● The problem: List each line of the records that contains the string "displayed", treating uppercase and lowercase letters as distinct.

○ ○ ○ ○

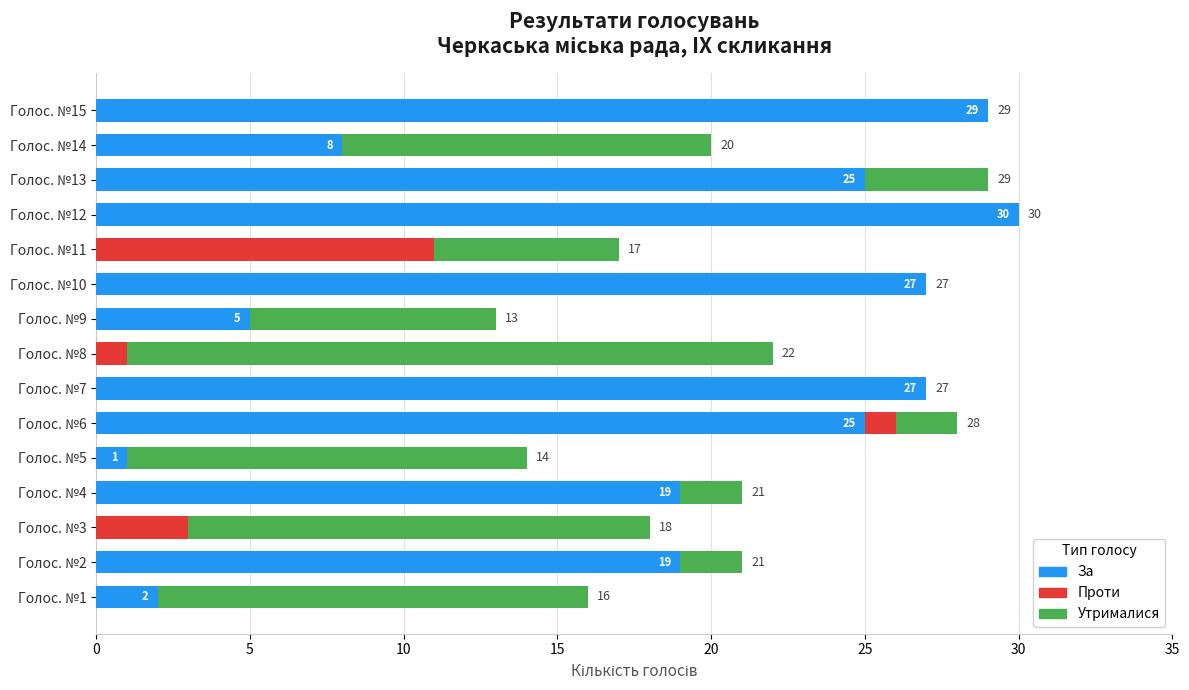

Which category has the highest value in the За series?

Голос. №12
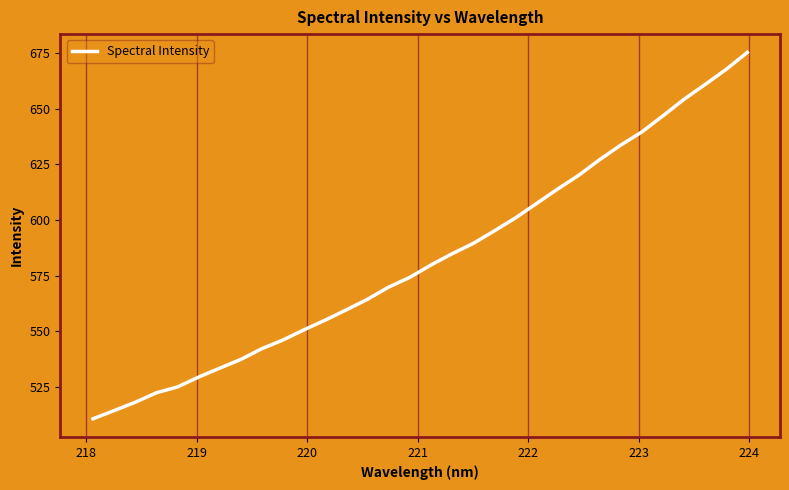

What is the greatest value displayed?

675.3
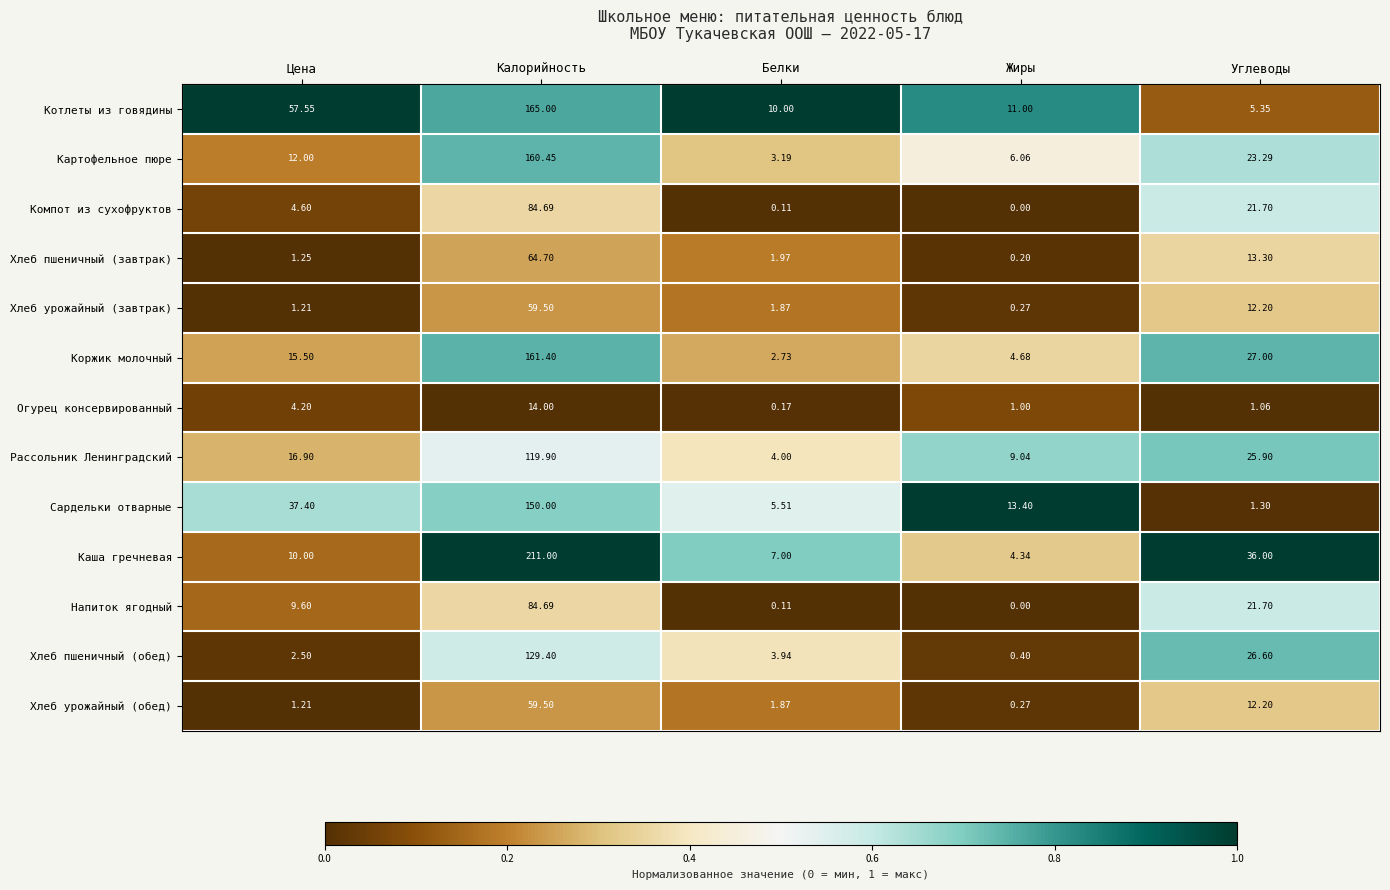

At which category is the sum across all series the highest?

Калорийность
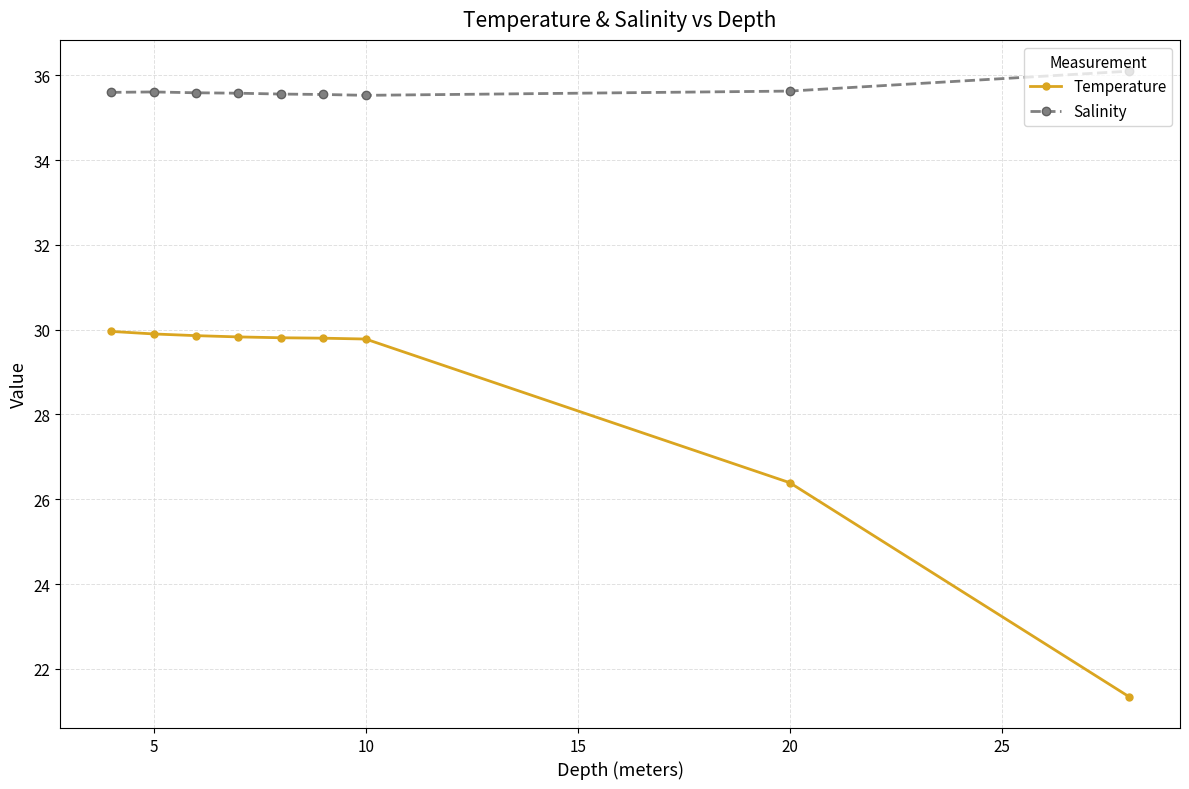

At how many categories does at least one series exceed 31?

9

○ ○ ○ ○

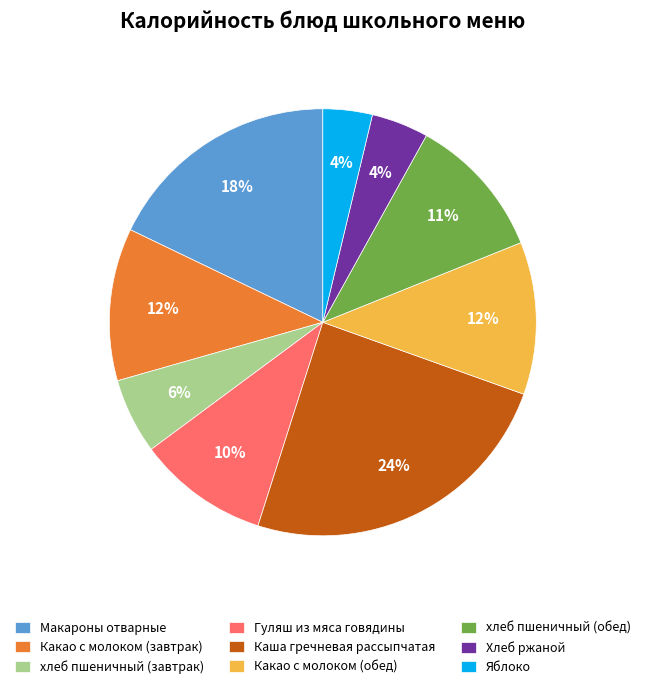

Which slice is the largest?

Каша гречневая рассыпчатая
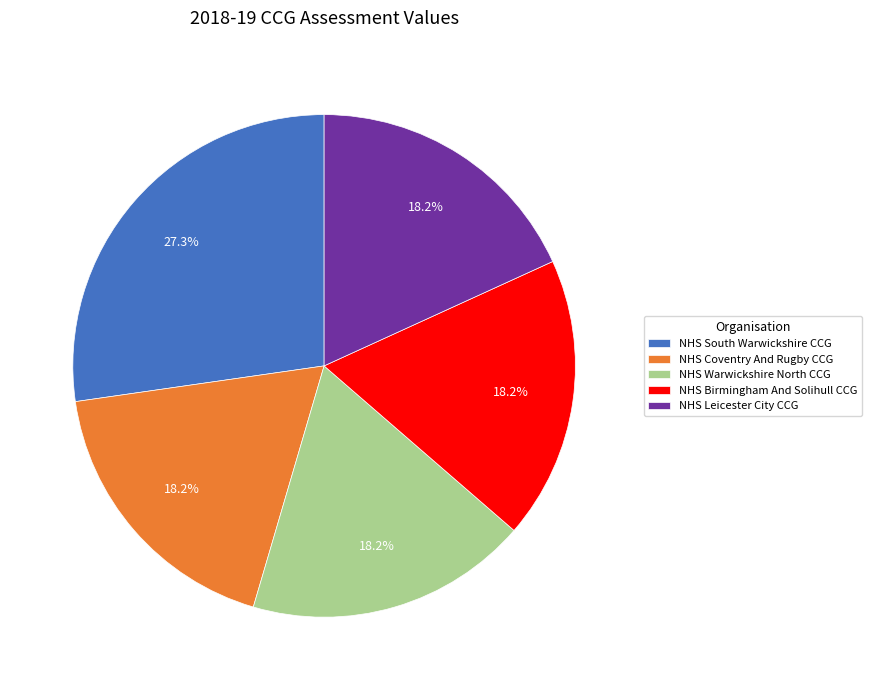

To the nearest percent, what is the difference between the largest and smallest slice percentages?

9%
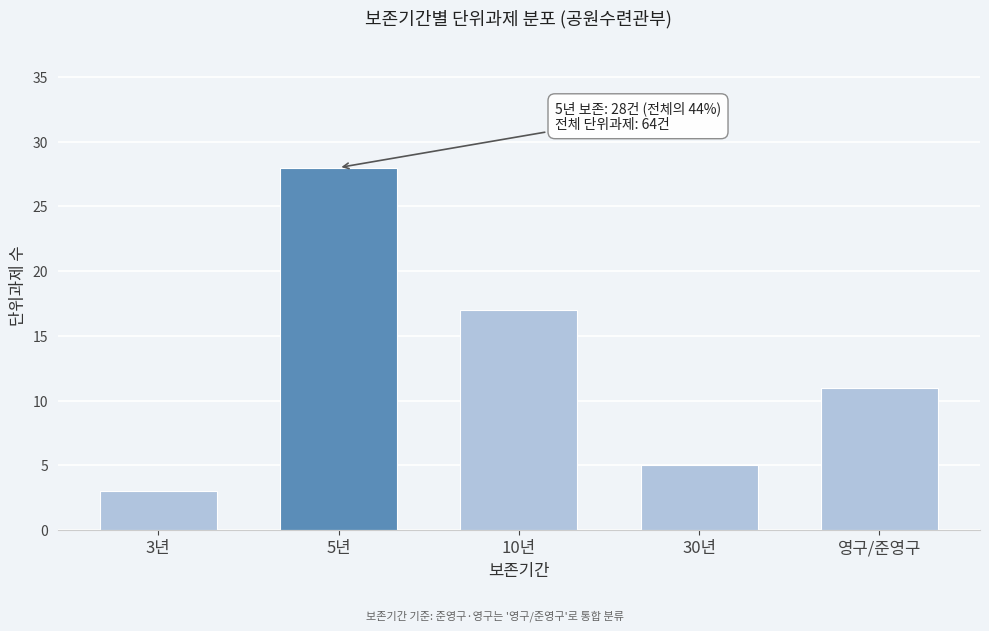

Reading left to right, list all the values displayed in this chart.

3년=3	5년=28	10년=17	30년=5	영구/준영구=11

○ ○ ○ ○

● Solution for this problem:
What is the greatest value displayed?
Reading left to right, list all the values displayed in this chart.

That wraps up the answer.